Maybe. The current logic is simple: you set up the tracking window
size and you get one trigger once the growth within that window hits
the specified limit with no more triggers in that window. If we want
to support more triggers within one window we would need to reset the
growth after sending the trigger and provide a way to specify the
desired rate-limit (resolution). It's definitely doable but I would
like to see real-life usage before implementing this.

>
> > > > In the paragraph above you say "For now". Do you have an idea that
> > > > could solve the issue with totals being stale while removing this
> > > > dependency on the timing of reads?
> > >
> > > Yeah, it's hinted at in the paragraph before that.
> > >
> > > What we could do is decouple the CPU weight sampling from the stall
> > > time sampling, and use a fixed-window average for the nonidle /
> > > nonidle_total ratio when aggregating. This way, no matter how
> > > frequently you read the stall times, you get the same results.
> > >
> > > However, because the update frequency absent any reads is 2s, that
> > > would be the window size we'd have to use. So while we could present
> > > updated total= on every read, they would still be aggregated based on
> > > a relatively stale CPU load distribution.
> > >
> > > They wouldn't be as current as they might seem - and as current as the
> > > user would assume them to be if they read the file frequently and got
> > > new totals every time. This is even more subtle than the status quo.
> > >
> > > IMO the cleanest interface is simply to be honest and consistent about
> > > the pressure files following a fixed 2s aggregation frequency, and
> > > refer people who need a higher resolution to poll().
> >
> > I would agree, however 2s interval when (memory) pressure rises fast
> > is an eternity. The device can get into OOM state much faster than
> > that. I'm worried that this limitation might render totals useless.
>
> > The change does not pose issues for Android today because we rely on
> > poll() and then we read other stats. However in the ideal world we
> > would use only psi and after receiving the initial trigger we would
> > start reading psi periodically to detect any further spikes. This
> > would require totals to be up-to-date.
>
> I might be missing something, but why manually read the pressure files
> at a high frequency when you get the event? Wouldn't it be possible to
> keep listening for further trigger events from poll() in that case?
>
> Does it all come down to the 500ms window restriction?

Yes, pretty much so. But again, we don't live in an ideal world and
today we have to get some additional metrics, which requires periodic
reads after we receive the initial psi signal.

>
> You're right that this change would make it impossible to use total=
> in the pressure files for manual high-frequency sampling, my question
> is whether that does something that poll() can not, even in theory.

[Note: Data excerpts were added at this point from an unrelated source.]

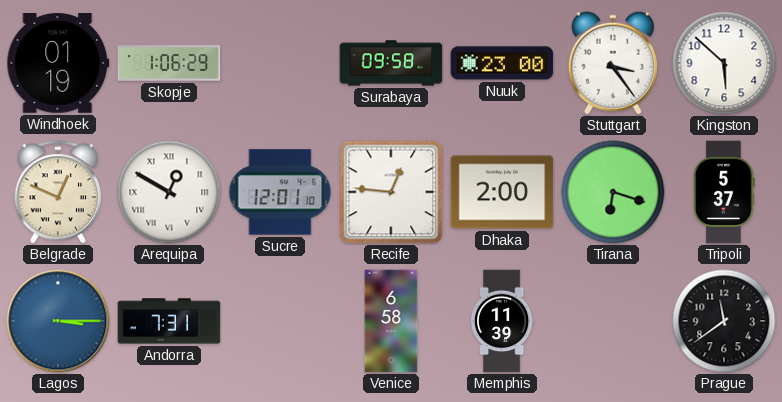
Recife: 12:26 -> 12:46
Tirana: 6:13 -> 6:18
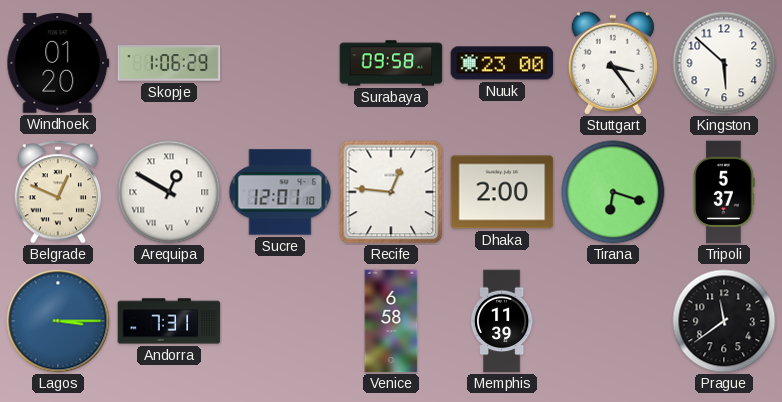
Windhoek: 01:19 -> 01:20
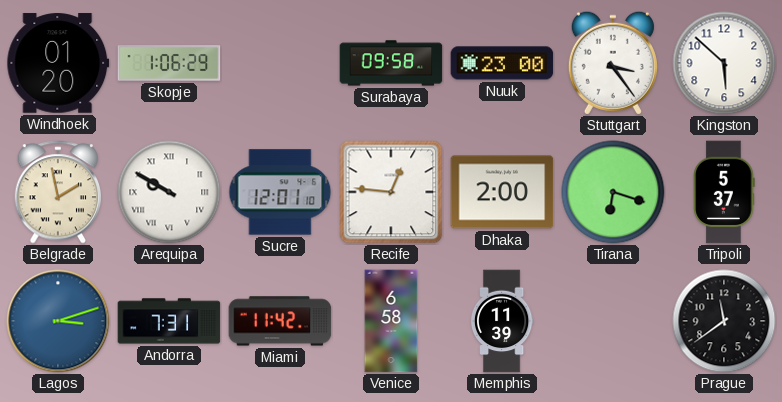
Belgrade: 12:49 -> 1:58
Arequipa: 12:50 -> 9:50
Lagos: 3:15 -> 3:12
Miami: none -> 11:42
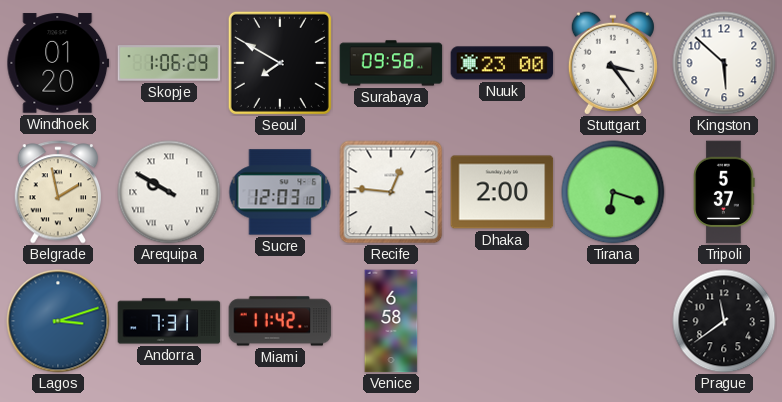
Seoul: none -> 7:50
Sucre: 12:01 -> 12:03
Memphis: 11:39 -> none
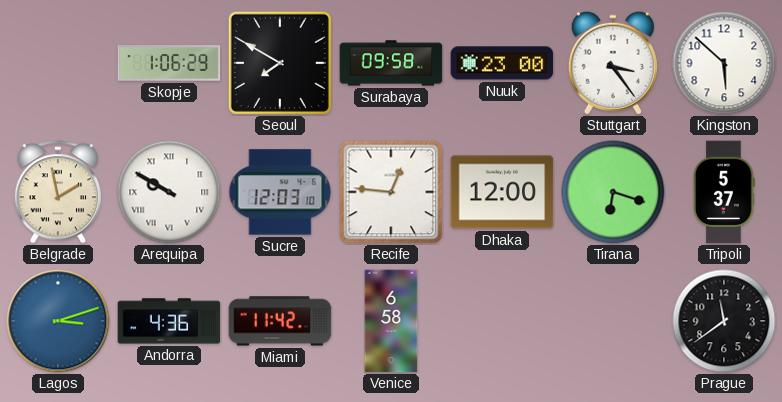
Windhoek: 01:20 -> none
Dhaka: 2:00 -> 12:00
Andorra: 7:31 -> 4:36
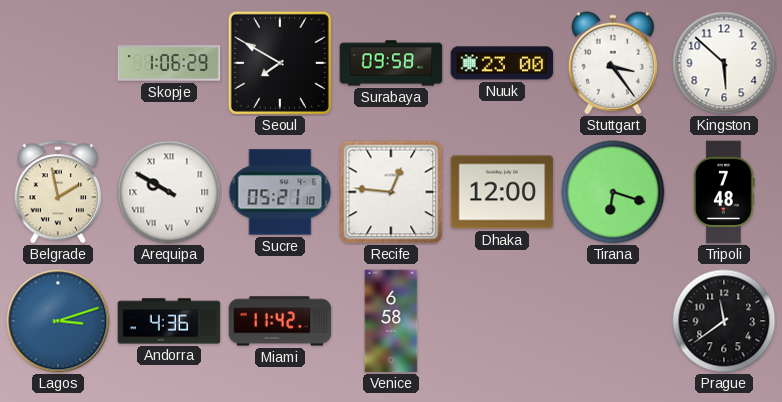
Sucre: 12:03 -> 05:21
Tripoli: 5:37 -> 7:48
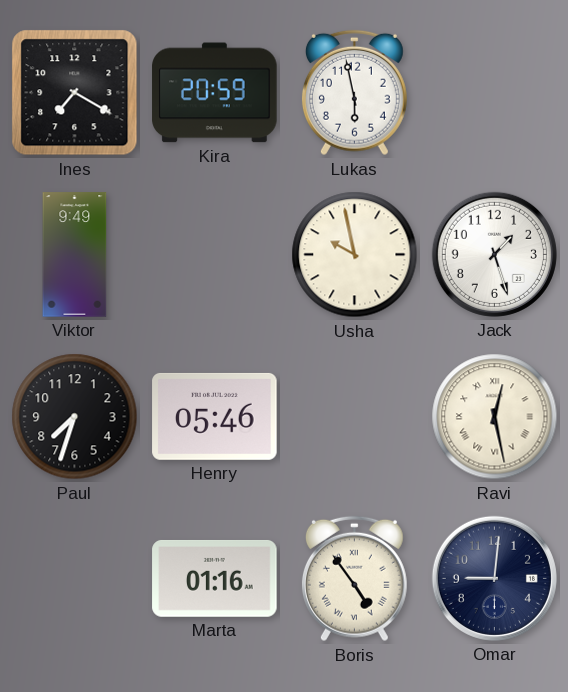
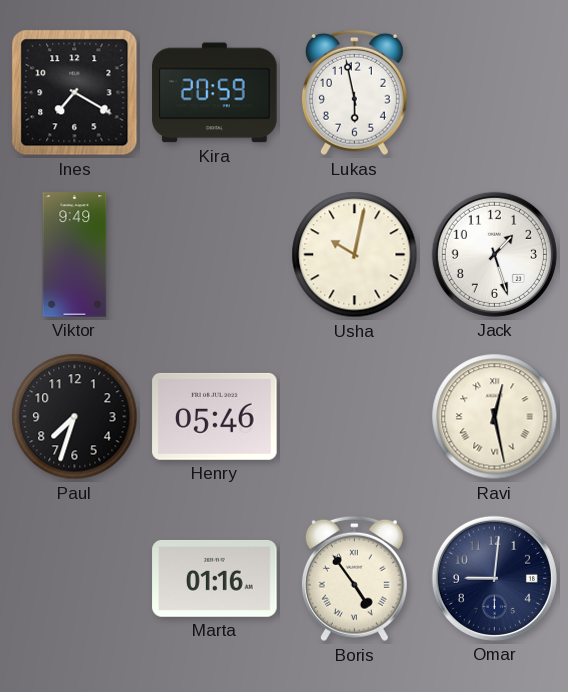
Usha: 9:58 -> 10:02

I think you are correct. If we remove rate-limits and psi signal is
all we need to make a kill/no-kill decision then we could rely purely
on psi triggers and would never need high-frequency total= reads.

>
> > These are my thoughts about long-term possible uses but I don't object
> > to this change as a short-term solution. Hopefully nobody uses totals
> > this way today, otherwise they are up for an unpleasant surprise.
>
> Yeah I think that's a valid concern. We shouldn't break such usecases
> if they exist. And it would break them in a non-obvious way. So let's
> table this version of the patch for now.
>
> Another option could be to use a separate aggregator state for avg=
> and total=, such that total= updates stay adaptive to the read
> frequency, but the canned avg= would at least behave more predictably
> for less sophisticated usecases.
>
> The implication would be that manual averaging of total= at sampling
> intervals other than 2s would no longer match up to avg=. But it's
> harder to imagine anybody would rely on that.
>
> What do you think?

That sounds like a good solution to me.